→ Instructions for the task: All the entries need to be duplicated exactly, with the pictures omitted.

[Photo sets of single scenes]
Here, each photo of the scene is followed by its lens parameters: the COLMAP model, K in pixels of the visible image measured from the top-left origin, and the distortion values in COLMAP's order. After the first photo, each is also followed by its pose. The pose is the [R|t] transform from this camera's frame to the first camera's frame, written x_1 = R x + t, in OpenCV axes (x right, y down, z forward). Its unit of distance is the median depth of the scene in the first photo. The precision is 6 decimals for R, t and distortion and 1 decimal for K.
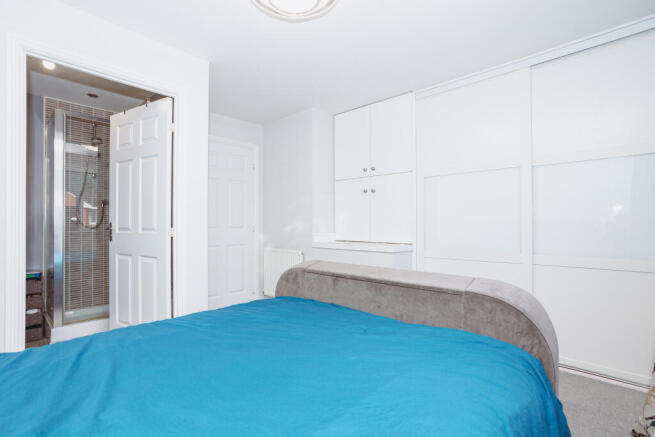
lens RADIAL K [[318.2, 0, 331.1], [0, 318.2, 220.1], [0, 0, 1]] dist [-0.035784, 0.018793]
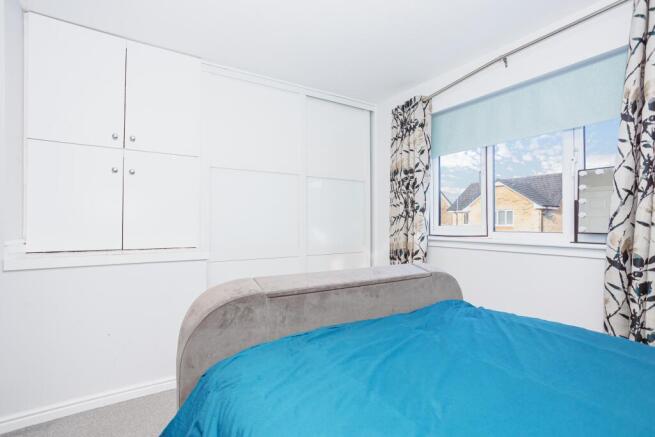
lens RADIAL K [[318.2, 0, 330.5], [0, 318.2, 221.8], [0, 0, 1]] dist [-0.035784, 0.018793]
pose [[0.251722, 0.002666, 0.967796, -0.545045], [-0.018135, 0.999834, 0.001963, 0.003611], [-0.967630, -0.018045, 0.251729, 0.583546]]
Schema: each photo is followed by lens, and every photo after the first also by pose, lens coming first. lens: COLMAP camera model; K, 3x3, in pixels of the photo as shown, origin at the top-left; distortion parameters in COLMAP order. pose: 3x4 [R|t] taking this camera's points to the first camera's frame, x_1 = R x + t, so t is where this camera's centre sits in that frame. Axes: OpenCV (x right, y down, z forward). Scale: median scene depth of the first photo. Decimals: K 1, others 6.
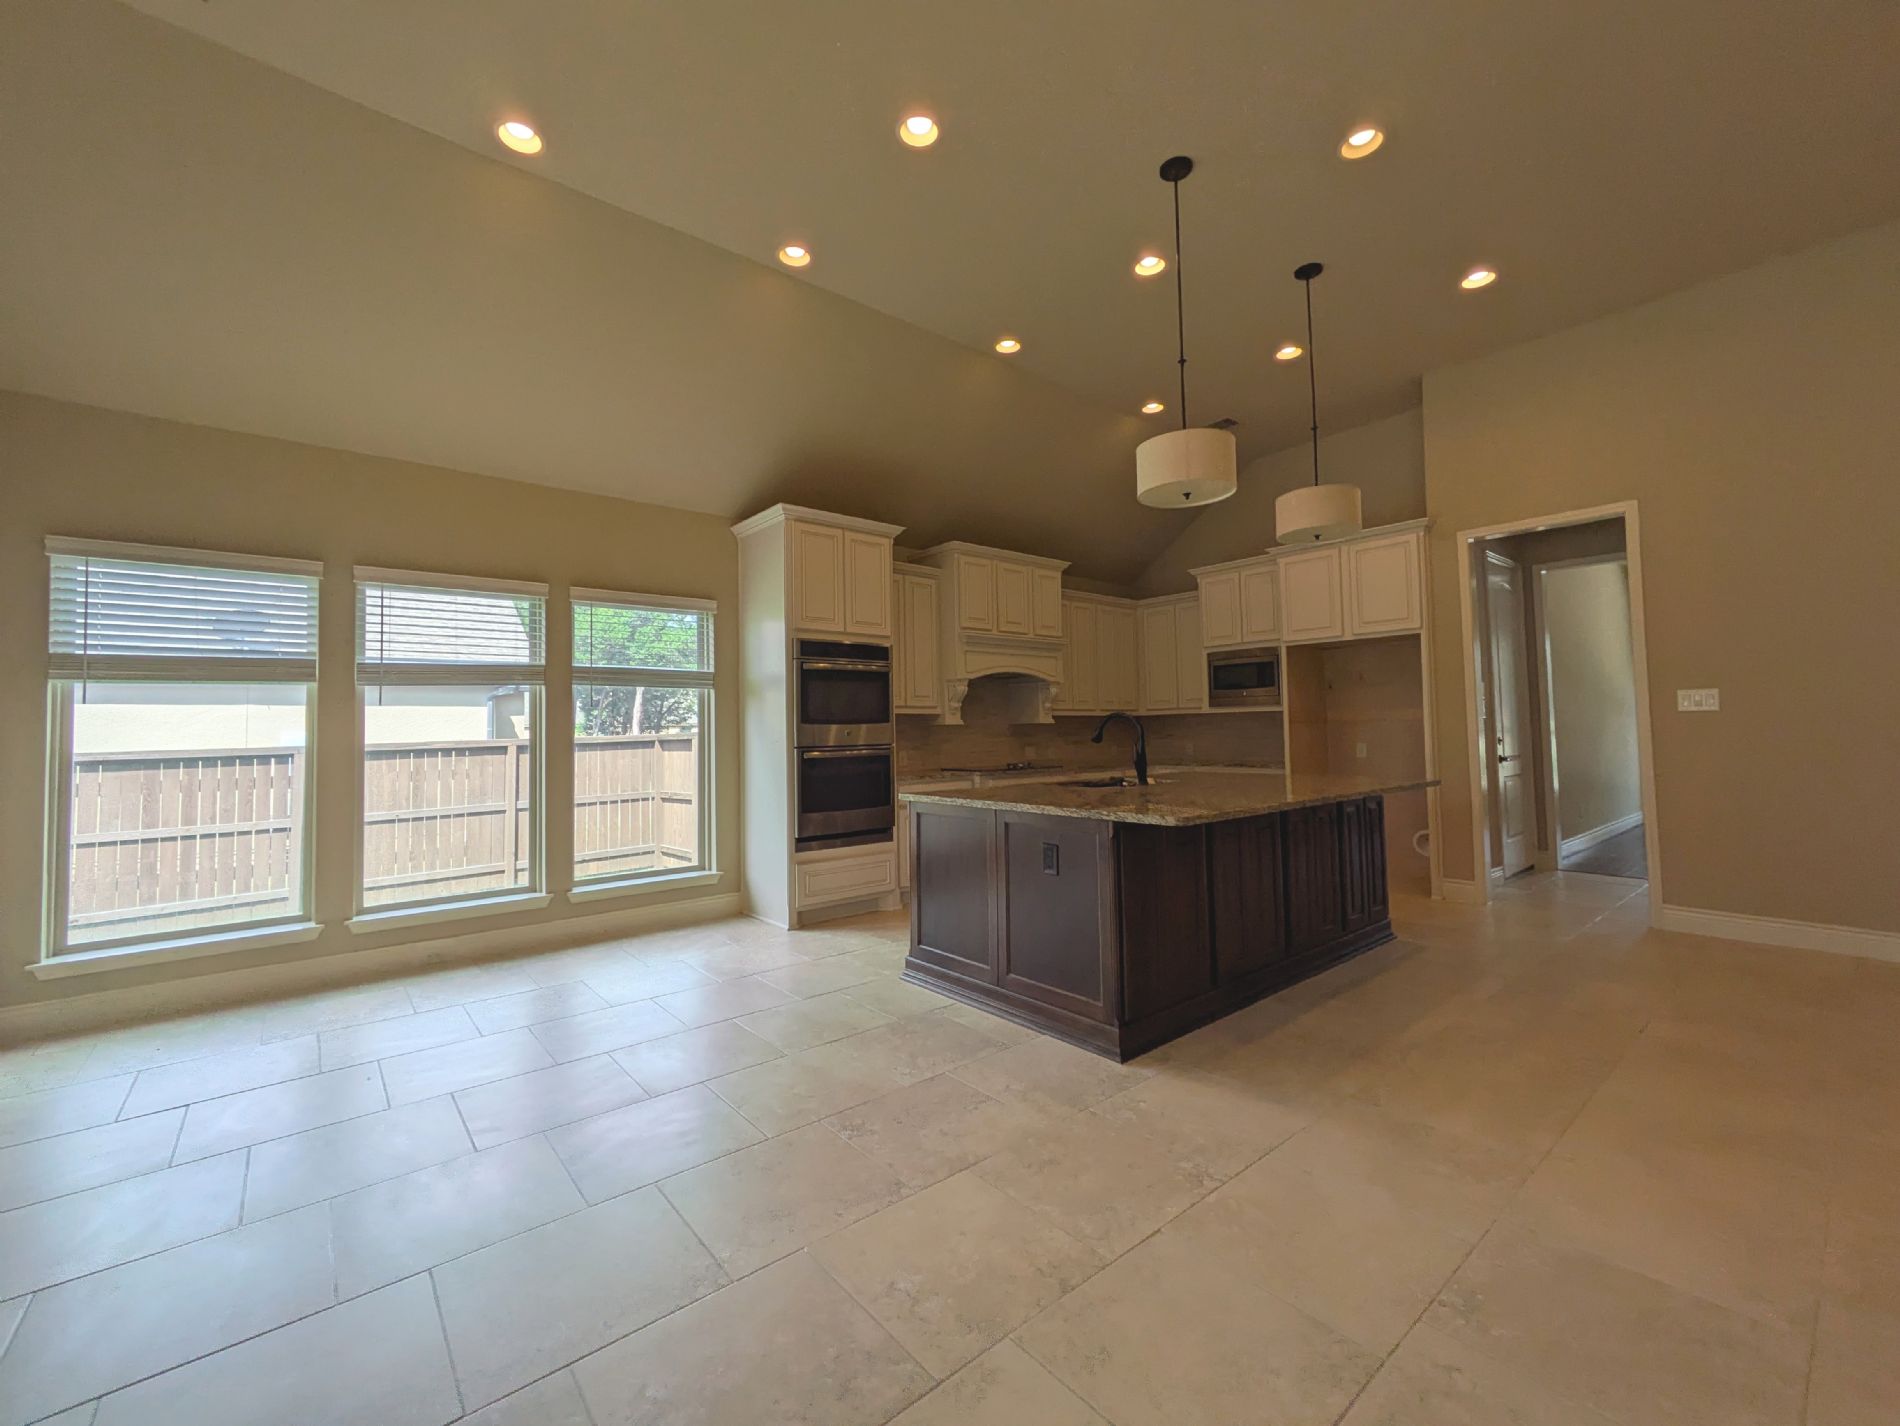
lens RADIAL K [[776.9, 0, 960.2], [0, 776.9, 700.4], [0, 0, 1]] dist [-0.000142, 0.000103]
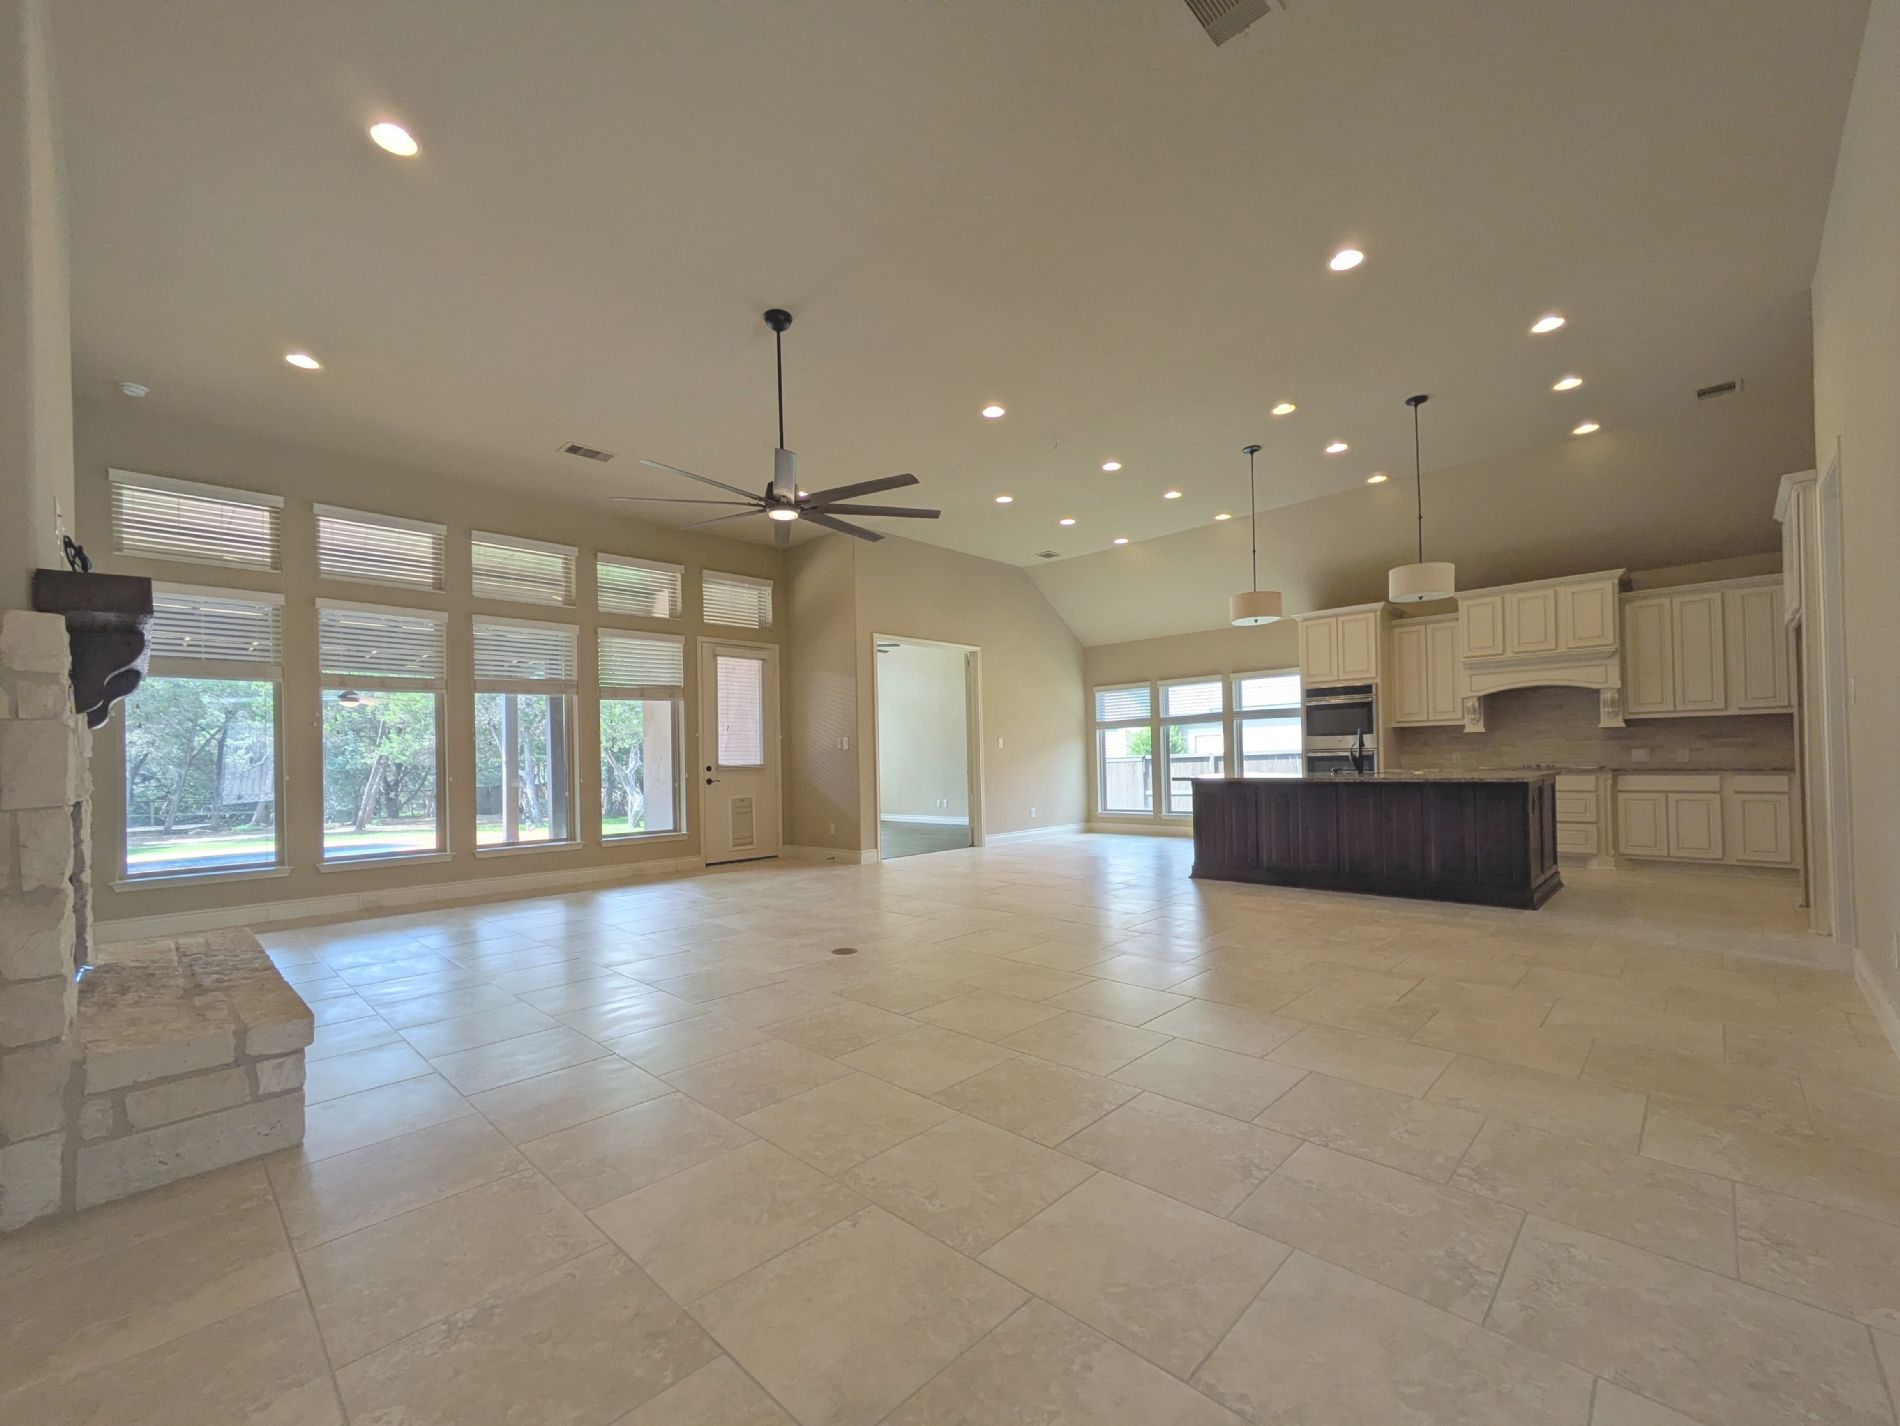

→ Problem solution:
Here, each photo of the scene is followed by its lens parameters: the COLMAP model, K in pixels of the visible image measured from the top-left origin, and the distortion values in COLMAP's order. After the first photo, each is also followed by its pose. The pose is the [R|t] transform from this camera's frame to the first camera's frame, written x_1 = R x + t, in OpenCV axes (x right, y down, z forward). Its unit of distance is the median depth of the scene in the first photo. The precision is 6 decimals for R, t and distortion and 1 decimal for K.
lens RADIAL K [[318.2, 0, 331.1], [0, 318.2, 220.1], [0, 0, 1]] dist [-0.035784, 0.018793]
lens RADIAL K [[318.2, 0, 330.5], [0, 318.2, 221.8], [0, 0, 1]] dist [-0.035784, 0.018793]
pose [[0.251722, 0.002666, 0.967796, -0.545045], [-0.018135, 0.999834, 0.001963, 0.003611], [-0.967630, -0.018045, 0.251729, 0.583546]]
Schema: each photo is followed by lens, and every photo after the first also by pose, lens coming first. lens: COLMAP camera model; K, 3x3, in pixels of the photo as shown, origin at the top-left; distortion parameters in COLMAP order. pose: 3x4 [R|t] taking this camera's points to the first camera's frame, x_1 = R x + t, so t is where this camera's centre sits in that frame. Axes: OpenCV (x right, y down, z forward). Scale: median scene depth of the first photo. Decimals: K 1, others 6.
lens RADIAL K [[776.9, 0, 960.2], [0, 776.9, 700.4], [0, 0, 1]] dist [-0.000142, 0.000103]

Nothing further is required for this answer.